As reported by HealthDay, barriers to providing effective pain treatment for children in the ER exist. Physicians are concerned about the adverse effects of medication or that drugs will mask the pain and make it more difficult to arrive at a diagnosis. Overworked staff in a busy ER may mean pain levels are not adequately addressed.
According to medpagetoday.com, the AAP report suggests that these barriers can be overcome. In addition to administering pain relief before a child gets to the hospital if transported by ambulance, the organization offers the following recommendations for providing optimal pain and stress management for children in the emergency room:
- Initial evaluation of a child in the ER should include an assessment of pain using a numerical scale or, for young children, the FACES pain scale, in which patients indicate which face best represents the degree of pain they are experiencing.
- Protocols should be in place to guide the administration of medications such as ibuprofen, acetaminophen, or oral narcotics, as well as the use of topical anesthetics to numb areas for likely painful procedures, including IV line placement, suturing or spinal puncture.
- For infants, pain should be alleviated with topical anesthetics or having the child suck on a sucrose solution from a pacifier immediately before a procedure.
- To help alleviate the child’s stress, family members should be allowed to be present, ideally in a child-friendly room that provides comforting distractions.
A child in pain, a busy emergency department (ED) and overworked doctors are all the source of unmitigated stress for all concerned. It is also precisely the time when parents need to remain calm and become an advocate for their child.
“Nobody knows your child like you know your child.

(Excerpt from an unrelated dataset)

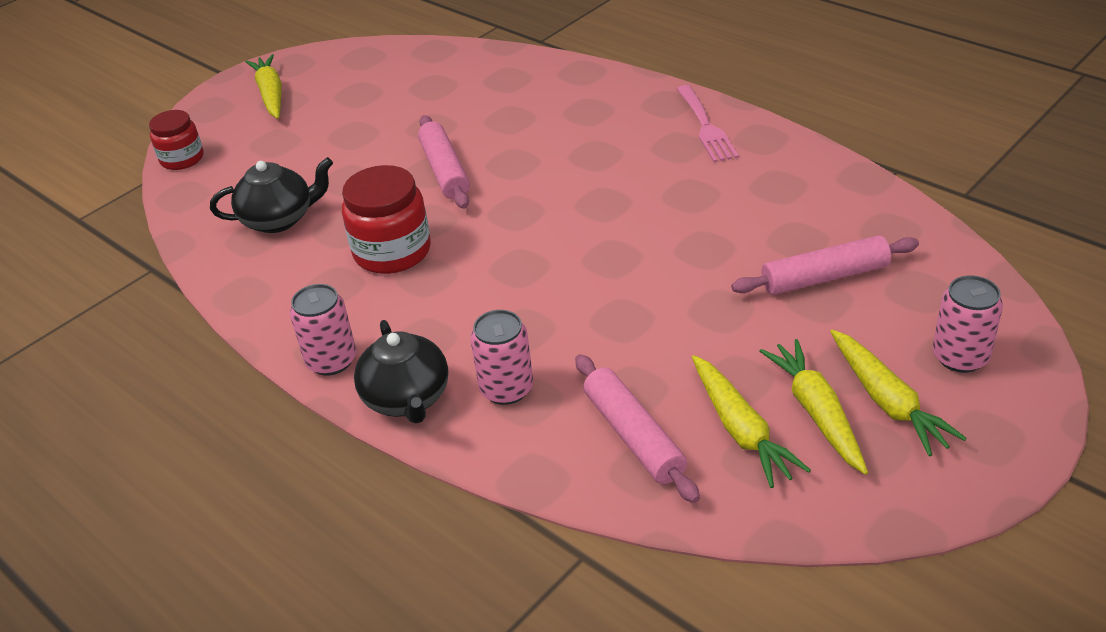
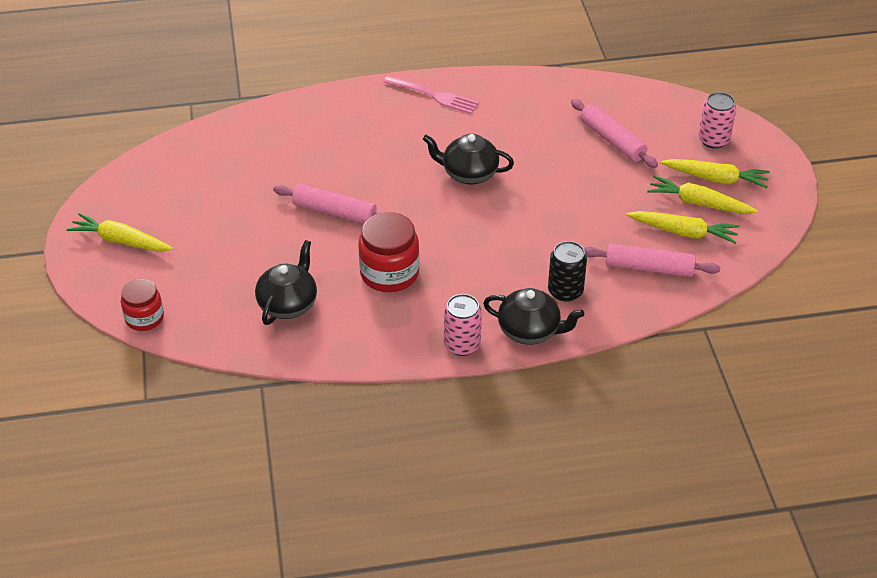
camera: 55 degrees left, 5 degrees up
(506, 389) = (565, 291): pink can -> black can
(615, 214) = (469, 174): none -> black teapot
(824, 277) = (612, 140): pink rolling pin -> pink rolling pin turned 60 degrees counterclockwise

You’re the first line of defense,” Audrey Paul, MD, pediatric ER physician and associate professor of emergency medicine at Mount Sinai School of Medicine in New York City, told NBC News. “You see them at their most vulnerable point, and you see them when they are normal.”
According to Paul, advocating may sometimes be the only way to get relief for children in pain. “[Emergency departments] are so busy and overcrowded that their pain may not be in the forefront of the doctor’s or nurse’s consciousness,” she added.
The good news is that the report authors are optimistic about the changes needed to provide children in the emergency department with optimum pain management.
“Recent advances in the approach and support for pediatric analgesia and sedation, as well as new products and devices, have improved the overall climate of the ED for patients and families in search of the ‘ouchless’ ED,” wrote report authors.